Sur le plan économique, l’orpaillage illégal prive également l’État de revenus issus de l’exploitation légale des ressources minières et favorise le développement d’activités échappant au contrôle des pouvoirs publics.

Face à cette situation, le gouvernement a renforcé son dispositif de lutte. Parmi les mesures prises figure la création du Groupement spécial de lutte contre l’orpaillage illégal (GS-LOI), qui regroupe notamment des éléments de la Gendarmerie nationale et des agents des Eaux et Forêts.

Sur le plan judiciaire, les personnes interpellées peuvent être poursuivies et condamnées conformément aux textes en vigueur.

Lors de la réunion du Conseil national de sécurité (CNS) du 23 juillet 2026, le président de la République, Alassane Ouattara, a appelé les autorités administratives et traditionnelles ainsi que les Forces de défense et de sécurité (FDS) à s’impliquer davantage dans la lutte contre l’orpaillage illégal.

Jusqu’à 20 ans de prison pour un orpailleur clandestin

La lutte contre l’orpaillage illégal connaît également un volet judiciaire avec la condamnation de plusieurs personnes impliquées dans cette activité. Le 27 juillet 2026, le Pôle pénal économique et financier (PPEF) a condamné à trois mois de prison ferme huit mineurs de moins de 18 ans interpellés sur différents sites d’orpaillage clandestin en Côte d’Ivoire.
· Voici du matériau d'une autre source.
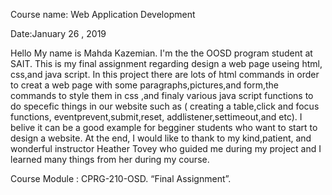 Course name: Web Application Development

Date:January 26 , 2019

Hello
My name is Mahda Kazemian. I'm the the OOSD program student at SAIT.
This is my final assignment regarding design a web page useing
html, css,and java script. In this project there are lots of html commands 
in order to creat a web page with some paragraphs,pictures,and form,the 
commands to style them in css ,and finaly various java script functions to do 
specefic things in our website such as ( creating a table,click and focus functions,
eventprevent,submit,reset, addlistener,settimeout,and etc). I belive it can be a good 
example for begginer students who want to start to design a website. At the end, I would 
like to thank to my kind,patient, and wonderful instructor Heather Tovey who guided me 
during my project and I learned many things from her during my course.

Course Module : CPRG-210-OSD.
“Final Assignment”.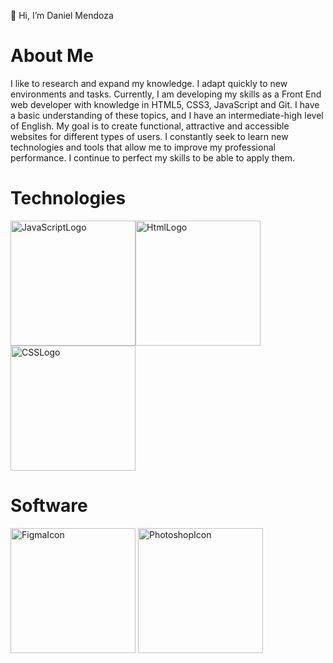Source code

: 👋 Hi, I’m Daniel Mendoza
# About Me
I like to research and expand my knowledge. I adapt quickly to new environments and tasks. Currently, I am developing my skills as a Front End web developer with knowledge in HTML5, CSS3, JavaScript and Git. I have a basic understanding of these topics, and I have an intermediate-high level of English. My goal is to create functional, attractive and accessible websites for different types of users. I constantly seek to learn new technologies and tools that allow me to improve my professional performance. I continue to perfect my skills to be able to apply them.

# Technologies 
<img src="https://cdn-icons-png.flaticon.com/512/5968/5968292.png" alt="JavaScriptLogo" width="200"/><img src="https://cdn-icons-png.flaticon.com/512/732/732212.png" alt="HtmlLogo" width="200" /><img src="https://cdn-icons-png.flaticon.com/512/732/732190.png" alt="CSSLogo" width="200" />

# Software 
<img src="https://cdn-icons-png.flaticon.com/512/5968/5968705.png" alt="FigmaIcon" width="200" />
<img src="https://cdn-icons-png.flaticon.com/512/5968/5968520.png" alt="PhotoshopIcon" width="200"/>
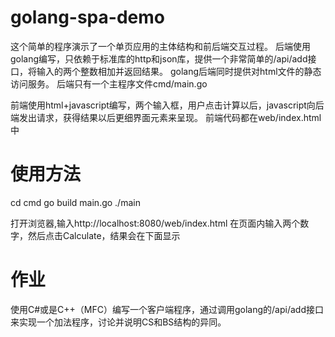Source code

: # golang-spa-demo
这个简单的程序演示了一个单页应用的主体结构和前后端交互过程。
后端使用golang编写，只依赖于标准库的http和json库，提供一个非常简单的/api/add接口，将输入的两个整数相加并返回结果。
golang后端同时提供对html文件的静态访问服务。
后端只有一个主程序文件cmd/main.go

前端使用html+javascript编写，两个输入框，用户点击计算以后，javascript向后端发出请求，获得结果以后更细界面元素来呈现。
前端代码都在web/index.html中

# 使用方法

cd cmd
go build main.go
./main

打开浏览器,输入http://localhost:8080/web/index.html
在页面内输入两个数字，然后点击Calculate，结果会在下面显示

# 作业
使用C#或是C++（MFC）编写一个客户端程序，通过调用golang的/api/add接口来实现一个加法程序，讨论并说明CS和BS结构的异同。
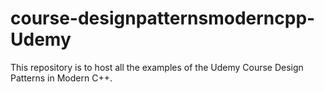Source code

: # course-designpatternsmoderncpp-Udemy
This repository is to host all the examples of the Udemy Course Design Patterns in Modern C++.
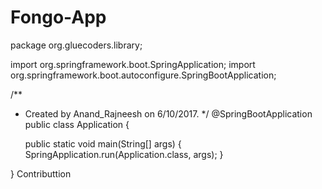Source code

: # Fongo-App
package org.gluecoders.library;

import org.springframework.boot.SpringApplication;
import org.springframework.boot.autoconfigure.SpringBootApplication;

/**
 * Created by Anand_Rajneesh on 6/10/2017.
 */
@SpringBootApplication
public class Application {

    public static void main(String[] args) {
        SpringApplication.run(Application.class, args);
    }

}
Contributtion
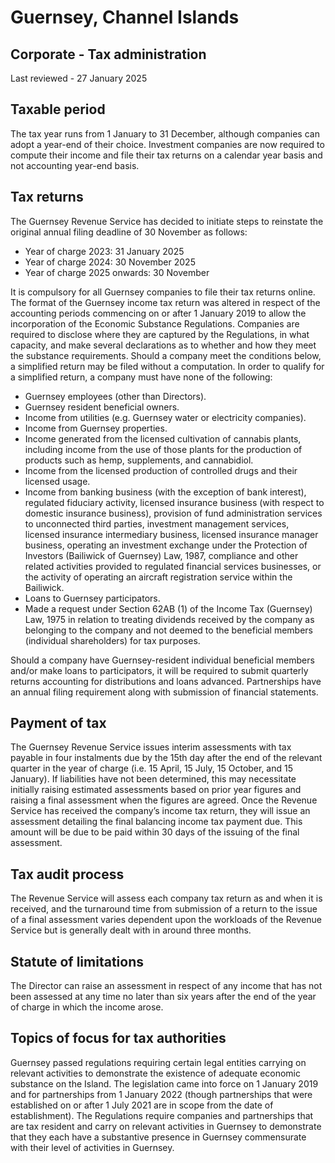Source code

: # Guernsey, Channel Islands
## Corporate - Tax administration
Last reviewed - 27 January 2025
## Taxable period
The tax year runs from 1 January to 31 December, although companies can adopt a year-end of their choice.
Investment companies are now required to compute their income and file their tax returns on a calendar year basis and not accounting year-end basis.
## Tax returns
The Guernsey Revenue Service has decided to initiate steps to reinstate the original annual filing deadline of 30 November as follows:
  * Year of charge 2023: 31 January 2025
  * Year of charge 2024: 30 November 2025
  * Year of charge 2025 onwards: 30 November


It is compulsory for all Guernsey companies to file their tax returns online.
The format of the Guernsey income tax return was altered in respect of the accounting periods commencing on or after 1 January 2019 to allow the incorporation of the Economic Substance Regulations. 
Companies are required to disclose where they are captured by the Regulations, in what capacity, and make several declarations as to whether and how they meet the substance requirements.
Should a company meet the conditions below, a simplified return may be filed without a computation.
In order to qualify for a simplified return, a company must have none of the following:
  * Guernsey employees (other than Directors).
  * Guernsey resident beneficial owners.
  * Income from utilities (e.g. Guernsey water or electricity companies).
  * Income from Guernsey properties.
  * Income generated from the licensed cultivation of cannabis plants, including income from the use of those plants for the production of products such as hemp, supplements, and cannabidiol.
  * Income from the licensed production of controlled drugs and their licensed usage.
  * Income from banking business (with the exception of bank interest), regulated fiduciary activity, licensed insurance business (with respect to domestic insurance business), provision of fund administration services to unconnected third parties, investment management services, licensed insurance intermediary business, licensed insurance manager business, operating an investment exchange under the Protection of Investors (Bailiwick of Guernsey) Law, 1987, compliance and other related activities provided to regulated financial services businesses, or the activity of operating an aircraft registration service within the Bailiwick.
  * Loans to Guernsey participators.
  * Made a request under Section 62AB (1) of the Income Tax (Guernsey) Law, 1975 in relation to treating dividends received by the company as belonging to the company and not deemed to the beneficial members (individual shareholders) for tax purposes.


Should a company have Guernsey-resident individual beneficial members and/or make loans to participators, it will be required to submit quarterly returns accounting for distributions and loans advanced.
Partnerships have an annual filing requirement along with submission of financial statements.
## Payment of tax
The Guernsey Revenue Service issues interim assessments with tax payable in four instalments due by the 15th day after the end of the relevant quarter in the year of charge (i.e. 15 April, 15 July, 15 October, and 15 January). If liabilities have not been determined, this may necessitate initially raising estimated assessments based on prior year figures and raising a final assessment when the figures are agreed. Once the Revenue Service has received the company’s income tax return, they will issue an assessment detailing the final balancing income tax payment due. This amount will be due to be paid within 30 days of the issuing of the final assessment.
## Tax audit process
The Revenue Service will assess each company tax return as and when it is received, and the turnaround time from submission of a return to the issue of a final assessment varies dependent upon the workloads of the Revenue Service but is generally dealt with in around three months.
## Statute of limitations
The Director can raise an assessment in respect of any income that has not been assessed at any time no later than six years after the end of the year of charge in which the income arose.
## Topics of focus for tax authorities
Guernsey passed regulations requiring certain legal entities carrying on relevant activities to demonstrate the existence of adequate economic substance on the Island. The legislation came into force on 1 January 2019 and for partnerships from 1 January 2022 (though partnerships that were established on or after 1 July 2021 are in scope from the date of establishment). The Regulations require companies and partnerships that are tax resident and carry on relevant activities in Guernsey to demonstrate that they each have a substantive presence in Guernsey commensurate with their level of activities in Guernsey.
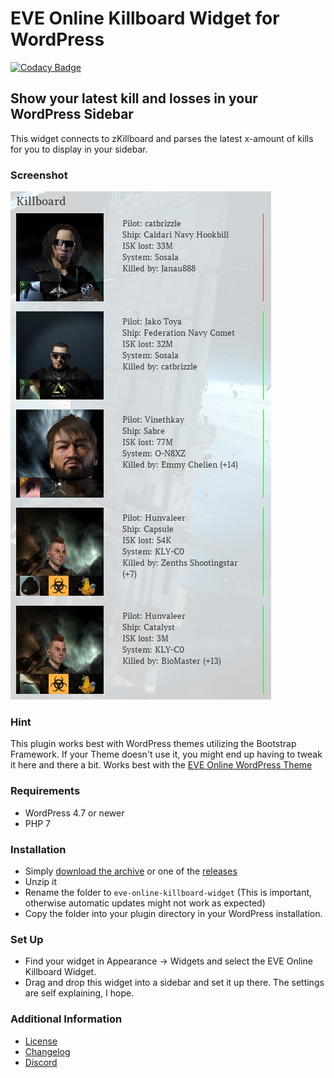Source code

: # EVE Online Killboard Widget for WordPress

[![Codacy Badge](https://api.codacy.com/project/badge/Grade/09f9a24507f1428cb4f92902d8af332c)](https://app.codacy.com/app/ppfeufer/eve-online-killboard-widget?utm_source=github.com&utm_medium=referral&utm_content=ppfeufer/eve-online-killboard-widget&utm_campaign=Badge_Grade_Dashboard)

## Show your latest kill and losses in your WordPress Sidebar

This widget connects to zKillboard and parses the latest x-amount of kills for you to display in your sidebar.

### Screenshot
![](images/widget.jpg)

### Hint
This plugin works best with WordPress themes utilizing the Bootstrap Framework. If your Theme doesn't use it, you might end up having to tweak it here and there a bit.
Works best with the [EVE Online WordPress Theme](https://github.com/ppfeufer/eve-online-wordpress-theme)

### Requirements
- WordPress 4.7 or newer
- PHP 7

### Installation
- Simply [download the archive](https://github.com/ppfeufer/eve-online-killboard-widget/archive/master.zip) or one of the [releases](https://github.com/ppfeufer/eve-online-killboard-widget/releases)
- Unzip it
- Rename the folder to `eve-online-killboard-widget` (This is important, otherwise automatic updates might not work as expected)
- Copy the folder into your plugin directory in your WordPress installation.

### Set Up
- Find your widget in Appearance -> Widgets and select the EVE Online Killboard Widget.
- Drag and drop this widget into a sidebar and set it up there. The settings are self explaining, I hope.

### Additional Information
- [License](LICENSE)
- [Changelog](CHANGELOG.md)
- [Discord](https://discord.gg/YymuCZa)
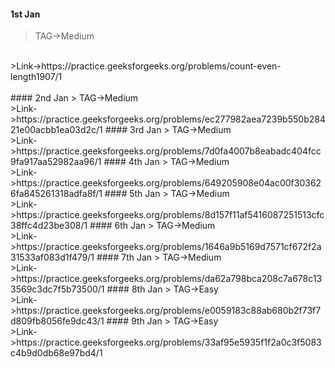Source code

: #### 1st Jan
> TAG->Medium
<br>
>Link->https://practice.geeksforgeeks.org/problems/count-even-length1907/1
<br>
<br>
#### 2nd Jan
> TAG->Medium
<br>
>Link->https://practice.geeksforgeeks.org/problems/ec277982aea7239b550b28421e00acbb1ea03d2c/1
#### 3rd Jan
> TAG->Medium
<br>
>Link->https://practice.geeksforgeeks.org/problems/7d0fa4007b8eabadc404fcc9fa917aa52982aa96/1
#### 4th Jan
> TAG->Medium
<br>
>Link->https://practice.geeksforgeeks.org/problems/649205908e04ac00f303626fa845261318adfa8f/1
#### 5th Jan
> TAG->Medium
<br>
>Link->https://practice.geeksforgeeks.org/problems/8d157f11af5416087251513cfc38ffc4d23be308/1
#### 6th Jan
> TAG->Medium
<br>
>Link->https://practice.geeksforgeeks.org/problems/1646a9b5169d7571cf672f2a31533af083d1f479/1
#### 7th Jan
> TAG->Medium
<br>
>Link->https://practice.geeksforgeeks.org/problems/da62a798bca208c7a678c133569c3dc7f5b73500/1
#### 8th Jan
> TAG->Easy
<br>
>Link->https://practice.geeksforgeeks.org/problems/e0059183c88ab680b2f73f7d809fb8056fe9dc43/1
#### 9th Jan
> TAG->Easy
<br>
>Link->https://practice.geeksforgeeks.org/problems/33af95e5935f1f2a0c3f5083c4b9d0db68e97bd4/1
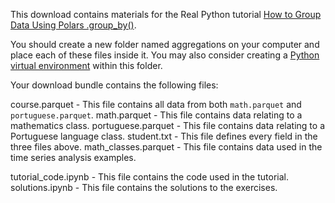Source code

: This download contains materials for the Real Python tutorial [How to Group Data Using Polars .group_by()](https://realpython.com/aggregating-and-grouping-data-in-polars-groupby/).

You should create a new folder named aggregations on your computer and place each of these files inside it. You may also consider creating a [Python virtual environment](https://realpython.com/python-virtual-environments-a-primer/) within this folder.

Your download bundle contains the following files:

course.parquet           - This file contains all data from both `math.parquet` and `portuguese.parquet`.
math.parquet             - This file contains data relating to a mathematics class.
portuguese.parquet       - This file contains data relating to a Portuguese language class.
student.txt              - This file defines every field in the three files above.
math_classes.parquet     - This file contains data used in the time series analysis examples.

tutorial_code.ipynb      - This file contains the code used in the tutorial.
solutions.ipynb          - This file contains the solutions to the exercises.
Quelques jours auparavant, le 20 juillet, Som Sansan, plus connu sous le sobriquet de « Capitaine Fourmi », avait été condamné à 20 ans de prison ferme par le Tribunal de première instance de Bouna. Il a été reconnu coupable d’introduction frauduleuse dans le Parc national de la Comoé, d’orpaillage clandestin, de détention illégale d’une arme à feu et de tentative de meurtre sur un agent de l’Office ivoirien des parcs et réserves (OIPR). Lors d’une opération de lutte contre l’orpaillage illégal menée dans le Parc national de la Comoé, l’intéressé avait ouvert le feu sur un élément des forces de l’ordre.

Ces différentes opérations et décisions de justice illustrent la volonté des autorités ivoiriennes de renforcer la lutte contre l’orpaillage clandestin, devenu à la fois une menace pour l’environnement, une source de tensions sociales et une perte importante pour l’économie nationale.